By the above 4-way valve,
An ultrapure water production system configured to be capable of switching the flow path of treated water into a first flow path that flows from the first ultrafiltration membrane module to the second ultrafiltration membrane module and a second flow path that flows from the second ultrafiltration membrane module to the first ultrafiltration membrane module. A primary pure water manufacturing unit that manufactures primary pure water having a particle diameter of 20㎚ or more and a particle count of 100,000pcs./L or less, and
A method for operating an ultrapure water manufacturing system having a secondary pure water manufacturing unit that manufactures ultrapure water having a particle diameter of 20㎚ or more and a particle count of 1000pcs./L or less by processing the primary pure water,
The above secondary pure water production unit has a plurality of ultrafiltration membrane modules connected in series, and the molecular weight fraction and/or effective membrane area of the ultrafiltration membrane of the ultrafiltration membrane module in the front stage and the ultrafiltration membrane of the ultrafiltration module in the back stage are common,
In the production of ultrapure water, the ultrafiltration membrane module at the rear end of the plurality of ultrafiltration membrane modules processes the permeate from the ultrafiltration membrane module at the front end,
When replacing at least one of the above multiple ultrafiltration membrane modules,
In the above ultrapure water production process, the ultrafiltration membrane module at the rear end is replaced with a new ultrafiltration membrane module.
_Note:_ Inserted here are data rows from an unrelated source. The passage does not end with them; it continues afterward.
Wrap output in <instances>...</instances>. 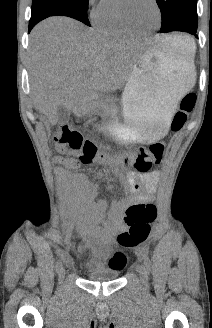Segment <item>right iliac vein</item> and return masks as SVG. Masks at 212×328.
I'll list each match as a JSON object with an SVG mask.
<instances>
[{
  "label": "right iliac vein",
  "instance_id": "obj_1",
  "mask_svg": "<svg viewBox=\"0 0 212 328\" xmlns=\"http://www.w3.org/2000/svg\"><path fill=\"white\" fill-rule=\"evenodd\" d=\"M64 277H65V269H64V267H61L58 272L59 281L62 282Z\"/></svg>",
  "mask_w": 212,
  "mask_h": 328
}]
</instances>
An operating method of an ultrapure water manufacturing system, which operates the ultrapure water manufacturing system by switching the flow path with the above-mentioned new ultrafiltration membrane module as the front end and the ultrafiltration membrane module that is not to be replaced as the rear end, and by passing cleaning water through the above-mentioned plurality of ultrafiltration membrane modules. In Article 9,
Replacement of the above ultrafiltration membrane module
An operating method of an ultrapure water manufacturing system, which is performed when the number of fine particles having a diameter of 20 nm or more contained in the permeate of the ultrafiltration membrane module at the latter stage of the ultrapure water manufacturing process becomes 1000 pcs./L or more.